And then, young Vreeland wearily explored those ashes of life—the “papers in the case” of the defunct.
The unwelcome discovery of many evidences of his father’s shame and the revealing of all that secret life which had sent his patient mother to the shadowy bourne of heartbroken wives, was somewhat mitigated by the discovery of a paid-up policy of ten thousand dollars in the great “Acqueduct Life Insurance of New York City.”

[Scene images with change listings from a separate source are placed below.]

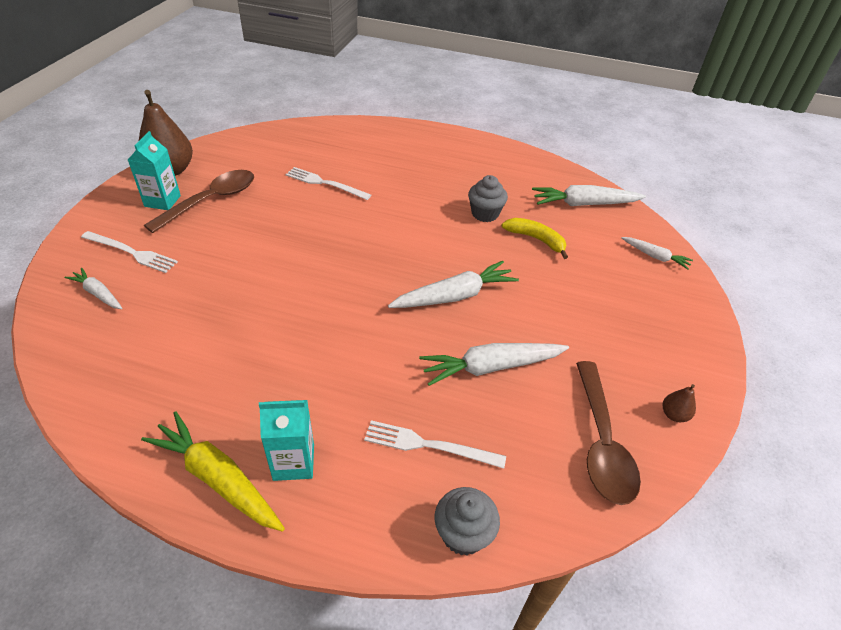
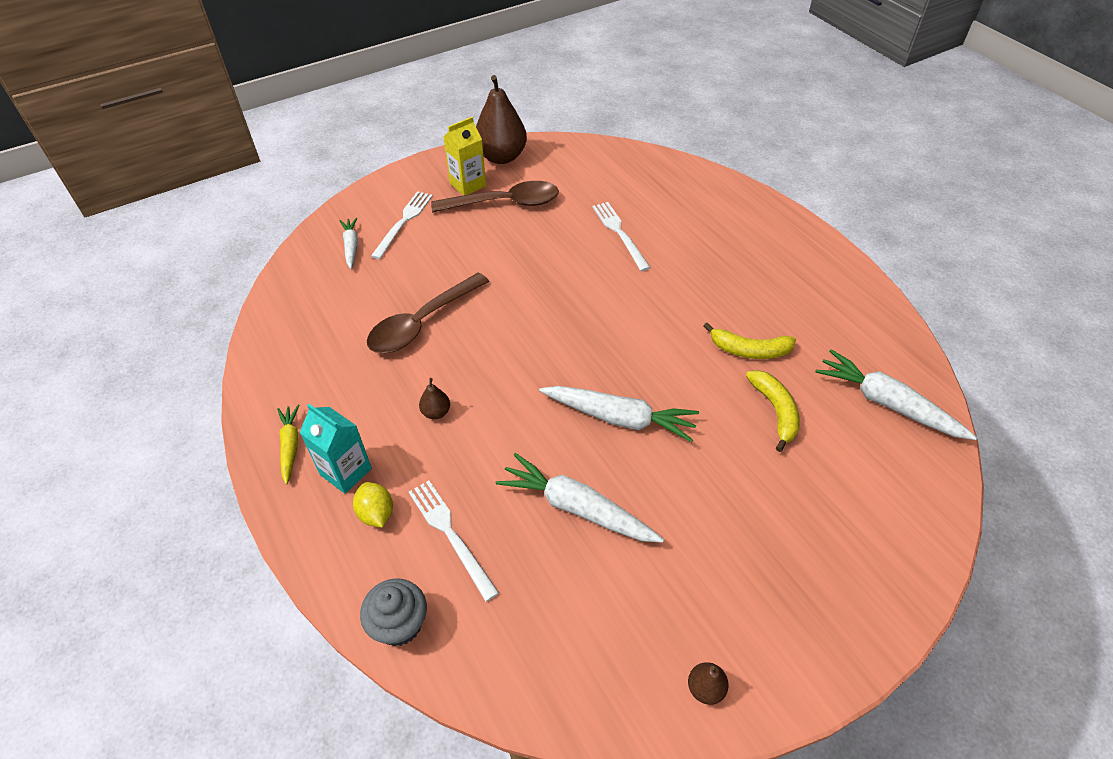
camera: 45 degrees right, 5 degrees up
white fork [81,231,178,273] -> white fork turned 135 degrees counterclockwise [371,191,433,259]
turquoise carton [128,131,181,210] -> yellow carton [443,117,486,196]
yellow carrot [141,411,285,532] -> yellow carrot [277,405,299,485], size x0.57
grey cupcake [468,175,508,222] -> yellow banana [703,323,796,359]
brown spoon [576,361,641,505] -> brown spoon moved to [367,273,489,353]
white carrot [621,237,693,270] -> none
none -> yellow lemon [353,482,393,527]
none -> brown pear [419,378,450,419]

There was, as usual, some strings and filaments hanging out loosely knotted up, and it had been a labor of months, involving a correspondence of some acerbity, for him to obtain letters of administration, close up his father’s “estate,” and depart to Gotham to receive a check for seven thousand dollars in full settlement of the claim.
On the road over from Spokane, Mr. Harold Vreeland had carefully counted all his ships. He had even gone over all his own abortive attempts at opening any useful career, and so, on this summer evening, he gloomily felt how poorly prepared he was to fight the battle of life against the keen competition and increasing pressure of his peers in New York City.
“If I had only my father’s profession, I would have a chance to get in among these fellows, and I would soon have my share of the gate money,” he growled.
“But to take a place in the line of mere drudges, to sink down into the death in life of a hall room and a cheap boarding-house. Once planted there, I am there forever. And I have not a friend in the whole world!”
His mental harvest had only been one of husks, and he keenly felt the absence of any definite calling pour accrocher.
Suddenly his eye caught the gleam of a sunset upon a dozen drifting, glittering white sails on the river.
They all seemed to float on serenely, borne along upon the broad tide, with no visible man’s hand to guide.
“I will drift a while,” he murmured. “I have a few thousand dollars. Something will surely turn up. If it does not,” he resolutely said, “then, I will turn it up myself.”